Dark energy has been described as the greatest puzzle of our universe. This mysterious force, discovered in 1998, is pushing the universe apart at ever-increasing speeds and astronomers have now devised a new method of measuring it. Using NASA's Hubble Space Telescope, astronomers were able to take advantage of a giant magnifying lens in space – a massive cluster of galaxies – to narrow in on the nature of dark energy. Their calculations, when combined with data from other methods, significantly increase the accuracy of dark energy measurements and may eventually lead to an explanation of what the elusive phenomenon really is.

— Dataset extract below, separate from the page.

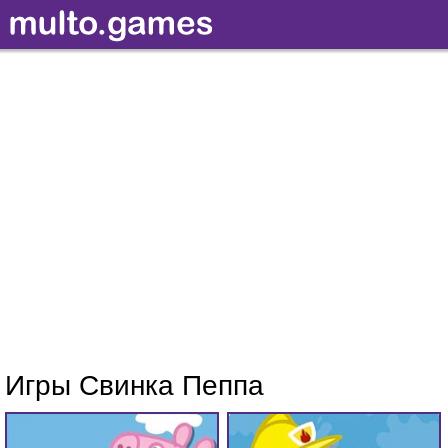
Игры Свинка Пеппа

Although scientists aren't clear about what dark energy is, they do know that it makes up a large chunk of our universe – about 72 percent. Another chunk, about 24 percent, is thought to be dark matter, also mysterious in nature but easier to study than dark energy because of its gravitational influence on matter that we can see. The rest of the universe, a mere four percent, is the stuff that makes up people, planets, stars and everything made up of atoms.

Cosmic lens

In their new study, the science team used images from Hubble to examine a massive cluster of galaxies, named Abell 1689, which acts as a magnifying, or gravitational, lens. The gravity of the cluster causes galaxies behind it to be imaged multiple times into distorted shapes, sort of like a fun house mirror reflection that warps your face.Using these distorted images, the scientists were able to figure out how light from the more distant, background galaxies had been bent by the cluster -- a characteristic that depends on the nature of dark energy. Their method also depends on precise ground-based measurements of the distance and speed at which the background galaxies are traveling away from us. The team used these data to quantify the strength of the dark energy that is causing our universe to accelerate.

"What I like about our new method is that it's very visual," said Eric Jullo, an astronomer at NASA's Jet Propulsion Laboratory, Pasadena, Calif. "You can literally see gravitation and dark energy bend the images of the background galaxies into arcs."

According to the scientists, their method required multiple, meticulous steps. They spent the last several years developing specialized mathematical models and precise maps of the matter – both dark and "normal" – constituting the Abell 1689 cluster.

"We can now apply our technique to other gravitational lenses," said co-author Priya Natarajan, a cosmologist at Yale University, New Haven, Conn. "We're exploiting a beautiful phenomenon in nature to learn more about the role that dark energy plays in our universe."

"We have to tackle the dark energy problem from all sides," said Jullo. "It's important to have several methods, and now we've got a new, very powerful one." Jullo is lead author of a paper on the findings appearing in the Aug. 20 issue of the journal Science.